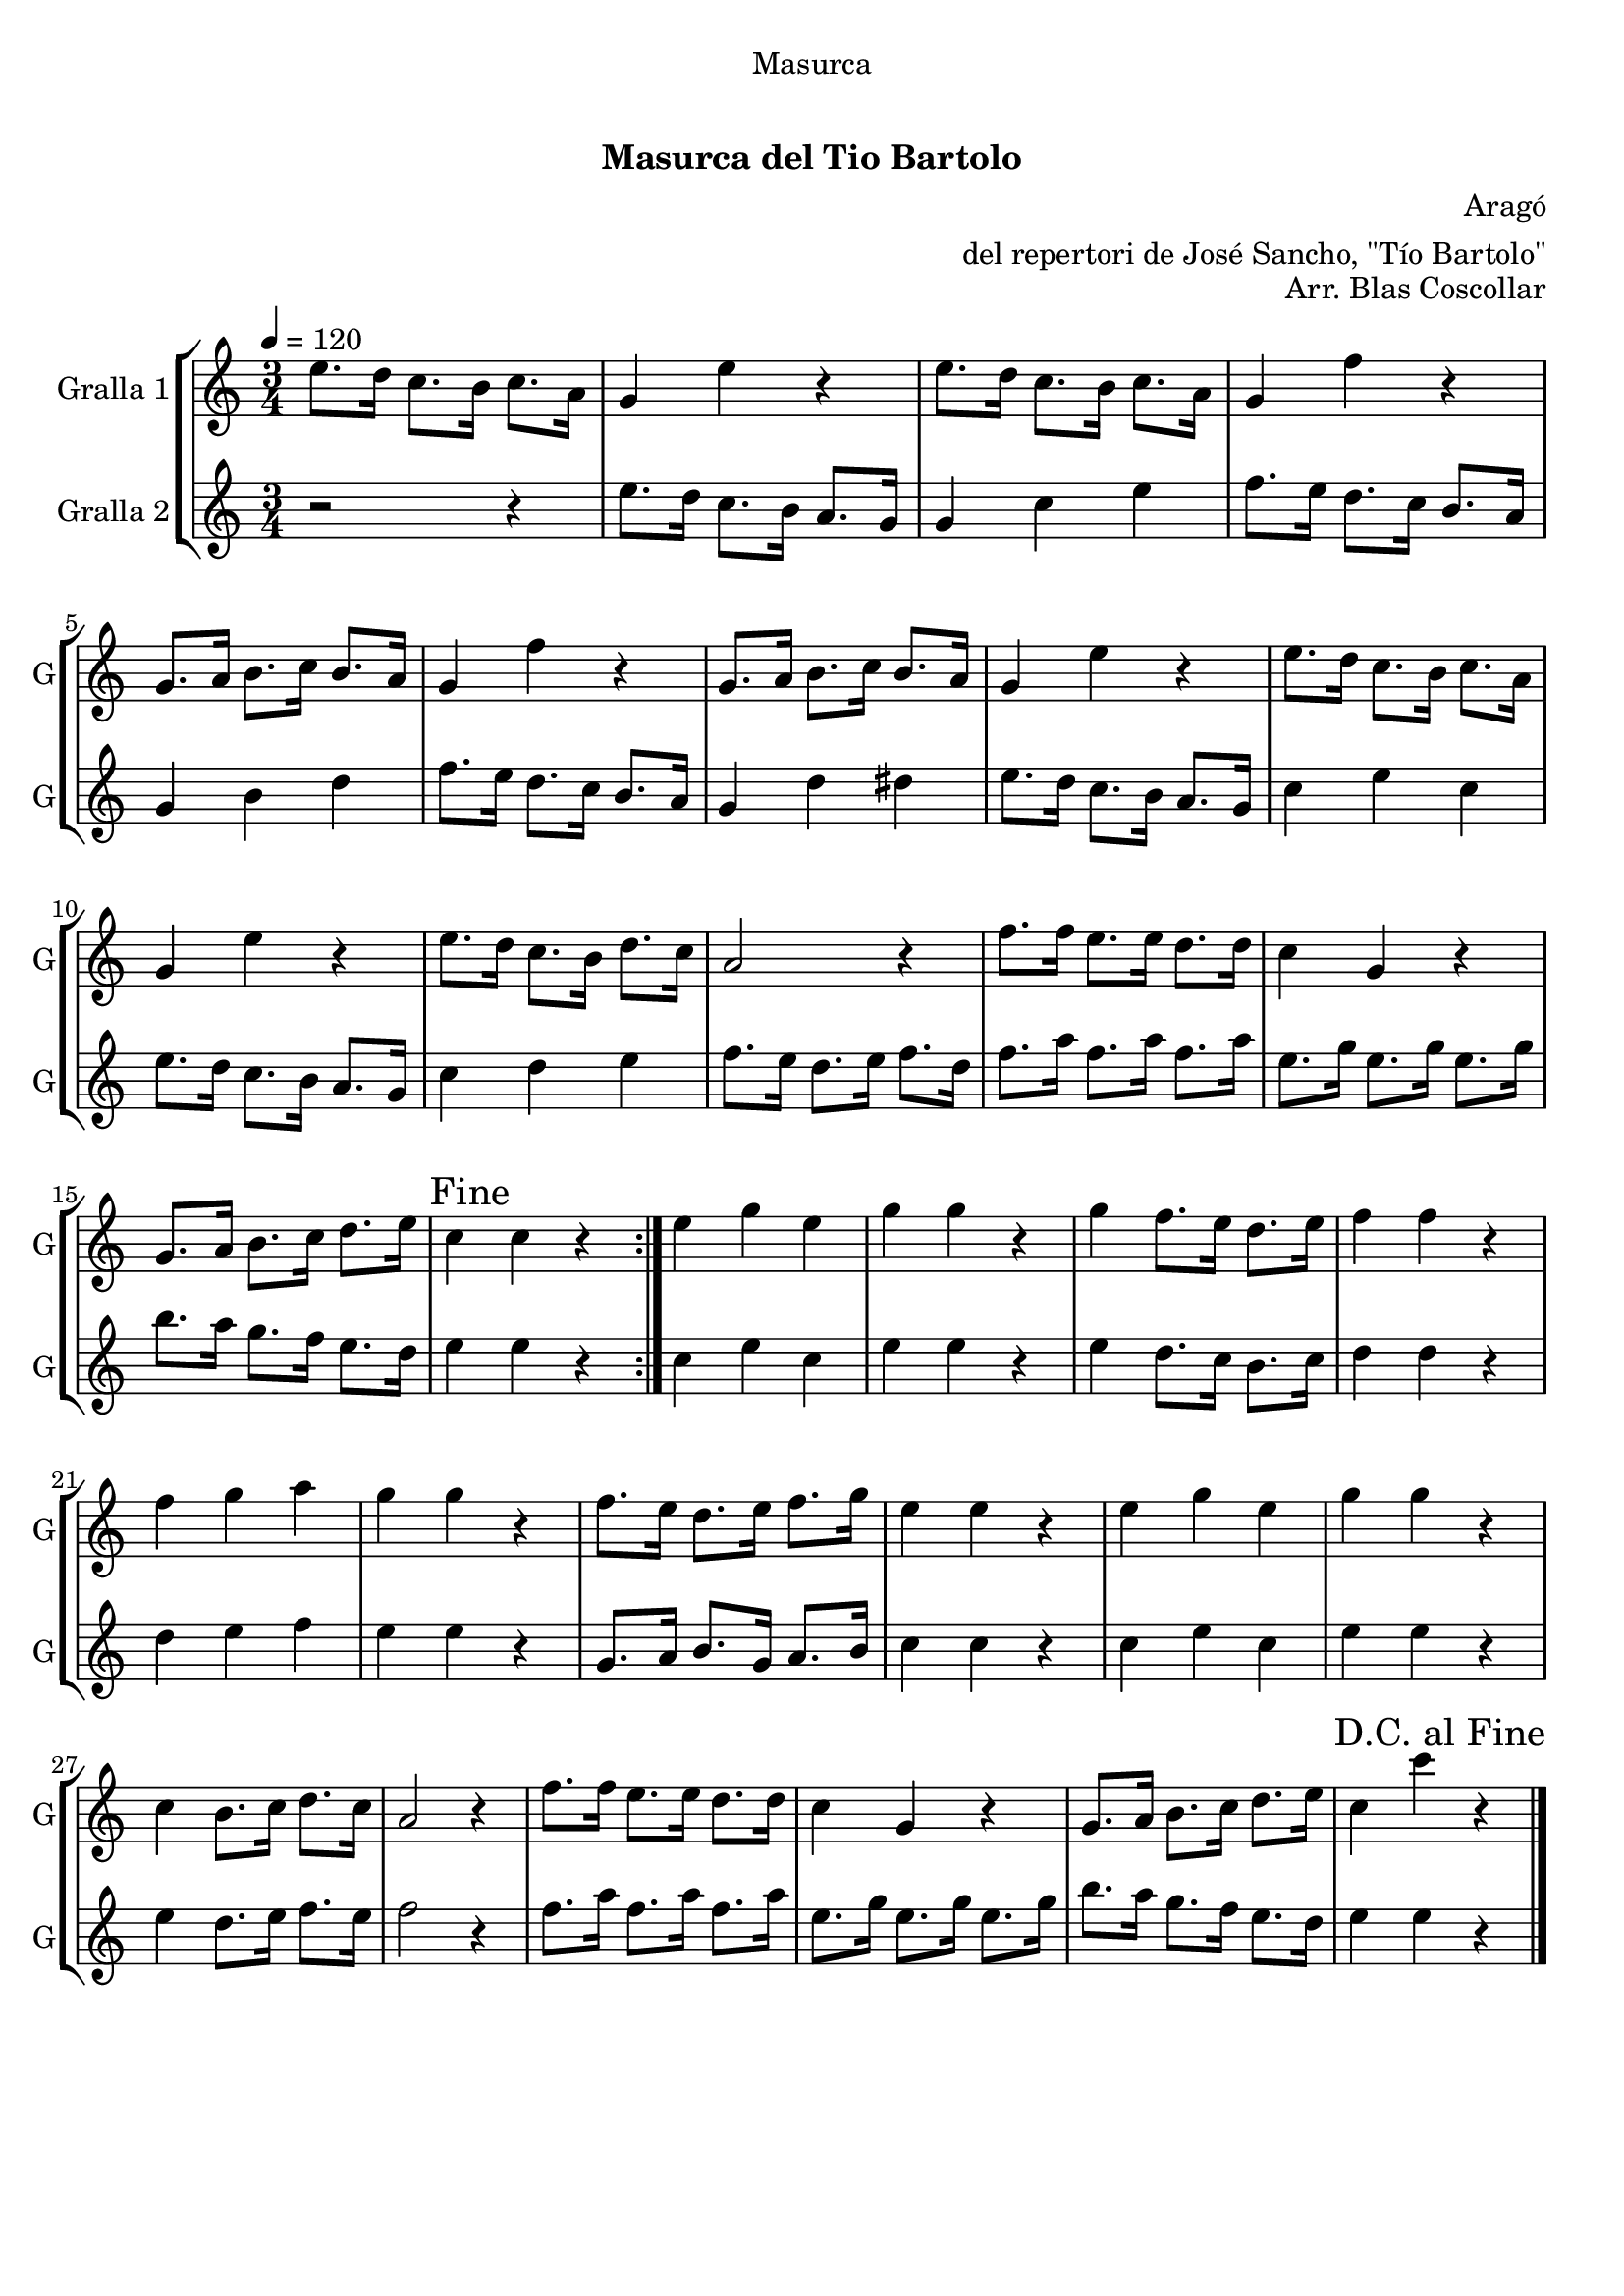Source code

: \version "2.16.0"

\header {
  dedication="Masurca"
  title="  "
  subtitle="Masurca del Tio Bartolo"
  subsubtitle=""
  poet=""
  meter=""
  piece=""
  composer="Aragó"
  arranger="del repertori de José Sancho, \"Tío Bartolo\""
  opus="Arr. Blas Coscollar"
  instrument=""
  copyright="     "
  tagline="  "
}

liniaroAa =
\relative e''
{
  \tempo 4=120
  \clef treble
  \key c \major
  \time 3/4
  \repeat volta 2 { e8. d16 c8. b16 c8. a16  |
  g4 e' r  |
  e8. d16 c8. b16 c8. a16  |
  g4 f' r  |
  %05
  g,8. a16 b8. c16 b8. a16  |
  g4 f' r  |
  g,8. a16 b8. c16 b8. a16  |
  g4 e' r  |
  e8. d16 c8. b16 c8. a16  |
  %10
  g4 e' r  |
  e8. d16 c8. b16 d8. c16  |
  a2 r4  |
  f'8. f16 e8. e16 d8. d16  |
  c4 g r  |
  %15
  g8. a16 b8. c16 d8. e16  |
  \mark "Fine" c4 c r  | }
  e4 g e  |
  g4 g r  |
  g4 f8. e16 d8. e16  |
  %20
  f4 f r  |
  f4 g a  |
  g4 g r  |
  f8. e16 d8. e16 f8. g16  |
  e4 e r  |
  %25
  e4 g e  |
  g4 g r  |
  c,4 b8. c16 d8. c16  |
  a2 r4  |
  f'8. f16 e8. e16 d8. d16  |
  %30
  c4 g r  |
  g8. a16 b8. c16 d8. e16  |
  \mark "D.C. al Fine" c4 c' r  \bar "|."
}

liniaroAb =
\relative e''
{
  \tempo 4=120
  \clef treble
  \key c \major
  \time 3/4
  \repeat volta 2 { r2 r4  |
  e8. d16 c8. b16 a8. g16  |
  g4 c e  |
  f8. e16 d8. c16 b8. a16  |
  %05
  g4 b d  |
  f8. e16 d8. c16 b8. a16  |
  g4 d' dis  |
  e8. d16 c8. b16 a8. g16  |
  c4 e c  |
  %10
  e8. d16 c8. b16 a8. g16  |
  c4 d e  |
  f8. e16 d8. e16 f8. d16  |
  f8. a16 f8. a16 f8. a16  |
  e8. g16 e8. g16 e8. g16  |
  %15
  b8. a16 g8. f16 e8. d16  |
  e4 e r  | }
  c4 e c  |
  e4 e r  |
  e4 d8. c16 b8. c16  |
  %20
  d4 d r  |
  d4 e f  |
  e4 e r  |
  g,8. a16 b8. g16 a8. b16  |
  c4 c r  |
  %25
  c4 e c  |
  e4 e r  |
  e4 d8. e16 f8. e16  |
  f2 r4  |
  f8. a16 f8. a16 f8. a16  |
  %30
  e8. g16 e8. g16 e8. g16  |
  b8. a16 g8. f16 e8. d16  |
  e4 e r  \bar "|."
}

\book {

\paper {
  print-page-number = false
}

\bookpart {
  \score {
    \new StaffGroup {
      \override Score.RehearsalMark #'self-alignment-X = #LEFT
      <<
        \new Staff \with {instrumentName = #"Gralla 1" shortInstrumentName = #"G"} \liniaroAa
        \new Staff \with {instrumentName = #"Gralla 2" shortInstrumentName = #"G"} \liniaroAb
      >>
    }
    \layout {}
  }\score { \unfoldRepeats
    \new StaffGroup {
      \override Score.RehearsalMark #'self-alignment-X = #LEFT
      <<
        \new Staff \with {instrumentName = #"Gralla 1" shortInstrumentName = #"G"} \liniaroAa
        \new Staff \with {instrumentName = #"Gralla 2" shortInstrumentName = #"G"} \liniaroAb
      >>
    }
    \midi {}
  }
}

\bookpart {
  \header {instrument="Gralla 1"}
  \score {
    \new StaffGroup {
      \override Score.RehearsalMark #'self-alignment-X = #LEFT
      <<
        \new Staff \liniaroAa
      >>
    }
    \layout {}
  }\score { \unfoldRepeats
    \new StaffGroup {
      \override Score.RehearsalMark #'self-alignment-X = #LEFT
      <<
        \new Staff \liniaroAa
      >>
    }
    \midi {}
  }
}

\bookpart {
  \header {instrument="Gralla 2"}
  \score {
    \new StaffGroup {
      \override Score.RehearsalMark #'self-alignment-X = #LEFT
      <<
        \new Staff \liniaroAb
      >>
    }
    \layout {}
  }\score { \unfoldRepeats
    \new StaffGroup {
      \override Score.RehearsalMark #'self-alignment-X = #LEFT
      <<
        \new Staff \liniaroAb
      >>
    }
    \midi {}
  }
}

}

\book {

\paper {
  print-page-number = false
  #(set-paper-size "a6landscape")
  #(layout-set-staff-size 14)
}

\bookpart {
  \header {instrument="Gralla 1"}
  \score {
    \new StaffGroup {
      \override Score.RehearsalMark #'self-alignment-X = #LEFT
      <<
        \new Staff \liniaroAa
      >>
    }
    \layout {}
  }
}

\bookpart {
  \header {instrument="Gralla 2"}
  \score {
    \new StaffGroup {
      \override Score.RehearsalMark #'self-alignment-X = #LEFT
      <<
        \new Staff \liniaroAb
      >>
    }
    \layout {}
  }
}

}

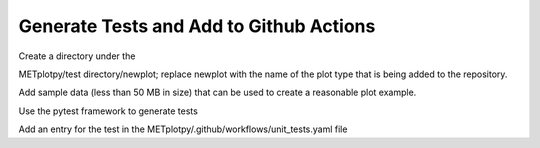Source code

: ****************************************
Generate Tests and Add to Github Actions
****************************************

Create a directory under the

METplotpy/test directory/newplot;
replace newplot with the name of the plot type
that is being added to the repository.

Add sample data (less than 50 MB in size)
that can be used to create a reasonable plot example.

Use the pytest framework to generate tests

Add an entry for the test in the
METplotpy/.github/workflows/unit_tests.yaml file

(EXERCISE PROMPT): When repeating the material above, keep every line exact and drop all pictures.

(SOLUTION BELOW):
Source code

: \version "2.16.0"

\header {
  dedication="Masurca"
  title="  "
  subtitle="Masurca del Tio Bartolo"
  subsubtitle=""
  poet=""
  meter=""
  piece=""
  composer="Aragó"
  arranger="del repertori de José Sancho, \"Tío Bartolo\""
  opus="Arr. Blas Coscollar"
  instrument=""
  copyright="     "
  tagline="  "
}

liniaroAa =
\relative e''
{
  \tempo 4=120
  \clef treble
  \key c \major
  \time 3/4
  \repeat volta 2 { e8. d16 c8. b16 c8. a16  |
  g4 e' r  |
  e8. d16 c8. b16 c8. a16  |
  g4 f' r  |
  %05
  g,8. a16 b8. c16 b8. a16  |
  g4 f' r  |
  g,8. a16 b8. c16 b8. a16  |
  g4 e' r  |
  e8. d16 c8. b16 c8. a16  |
  %10
  g4 e' r  |
  e8. d16 c8. b16 d8. c16  |
  a2 r4  |
  f'8. f16 e8. e16 d8. d16  |
  c4 g r  |
  %15
  g8. a16 b8. c16 d8. e16  |
  \mark "Fine" c4 c r  | }
  e4 g e  |
  g4 g r  |
  g4 f8. e16 d8. e16  |
  %20
  f4 f r  |
  f4 g a  |
  g4 g r  |
  f8. e16 d8. e16 f8. g16  |
  e4 e r  |
  %25
  e4 g e  |
  g4 g r  |
  c,4 b8. c16 d8. c16  |
  a2 r4  |
  f'8. f16 e8. e16 d8. d16  |
  %30
  c4 g r  |
  g8. a16 b8. c16 d8. e16  |
  \mark "D.C. al Fine" c4 c' r  \bar "|."
}

liniaroAb =
\relative e''
{
  \tempo 4=120
  \clef treble
  \key c \major
  \time 3/4
  \repeat volta 2 { r2 r4  |
  e8. d16 c8. b16 a8. g16  |
  g4 c e  |
  f8. e16 d8. c16 b8. a16  |
  %05
  g4 b d  |
  f8. e16 d8. c16 b8. a16  |
  g4 d' dis  |
  e8. d16 c8. b16 a8. g16  |
  c4 e c  |
  %10
  e8. d16 c8. b16 a8. g16  |
  c4 d e  |
  f8. e16 d8. e16 f8. d16  |
  f8. a16 f8. a16 f8. a16  |
  e8. g16 e8. g16 e8. g16  |
  %15
  b8. a16 g8. f16 e8. d16  |
  e4 e r  | }
  c4 e c  |
  e4 e r  |
  e4 d8. c16 b8. c16  |
  %20
  d4 d r  |
  d4 e f  |
  e4 e r  |
  g,8. a16 b8. g16 a8. b16  |
  c4 c r  |
  %25
  c4 e c  |
  e4 e r  |
  e4 d8. e16 f8. e16  |
  f2 r4  |
  f8. a16 f8. a16 f8. a16  |
  %30
  e8. g16 e8. g16 e8. g16  |
  b8. a16 g8. f16 e8. d16  |
  e4 e r  \bar "|."
}

\book {

\paper {
  print-page-number = false
}

\bookpart {
  \score {
    \new StaffGroup {
      \override Score.RehearsalMark #'self-alignment-X = #LEFT
      <<
        \new Staff \with {instrumentName = #"Gralla 1" shortInstrumentName = #"G"} \liniaroAa
        \new Staff \with {instrumentName = #"Gralla 2" shortInstrumentName = #"G"} \liniaroAb
      >>
    }
    \layout {}
  }\score { \unfoldRepeats
    \new StaffGroup {
      \override Score.RehearsalMark #'self-alignment-X = #LEFT
      <<
        \new Staff \with {instrumentName = #"Gralla 1" shortInstrumentName = #"G"} \liniaroAa
        \new Staff \with {instrumentName = #"Gralla 2" shortInstrumentName = #"G"} \liniaroAb
      >>
    }
    \midi {}
  }
}

\bookpart {
  \header {instrument="Gralla 1"}
  \score {
    \new StaffGroup {
      \override Score.RehearsalMark #'self-alignment-X = #LEFT
      <<
        \new Staff \liniaroAa
      >>
    }
    \layout {}
  }\score { \unfoldRepeats
    \new StaffGroup {
      \override Score.RehearsalMark #'self-alignment-X = #LEFT
      <<
        \new Staff \liniaroAa
      >>
    }
    \midi {}
  }
}

\bookpart {
  \header {instrument="Gralla 2"}
  \score {
    \new StaffGroup {
      \override Score.RehearsalMark #'self-alignment-X = #LEFT
      <<
        \new Staff \liniaroAb
      >>
    }
    \layout {}
  }\score { \unfoldRepeats
    \new StaffGroup {
      \override Score.RehearsalMark #'self-alignment-X = #LEFT
      <<
        \new Staff \liniaroAb
      >>
    }
    \midi {}
  }
}

}

\book {

\paper {
  print-page-number = false
  #(set-paper-size "a6landscape")
  #(layout-set-staff-size 14)
}

\bookpart {
  \header {instrument="Gralla 1"}
  \score {
    \new StaffGroup {
      \override Score.RehearsalMark #'self-alignment-X = #LEFT
      <<
        \new Staff \liniaroAa
      >>
    }
    \layout {}
  }
}

\bookpart {
  \header {instrument="Gralla 2"}
  \score {
    \new StaffGroup {
      \override Score.RehearsalMark #'self-alignment-X = #LEFT
      <<
        \new Staff \liniaroAb
      >>
    }
    \layout {}
  }
}

}

Source code

: ****************************************
Generate Tests and Add to Github Actions
****************************************

Create a directory under the

METplotpy/test directory/newplot;
replace newplot with the name of the plot type
that is being added to the repository.

Add sample data (less than 50 MB in size)
that can be used to create a reasonable plot example.

Use the pytest framework to generate tests

Add an entry for the test in the
METplotpy/.github/workflows/unit_tests.yaml file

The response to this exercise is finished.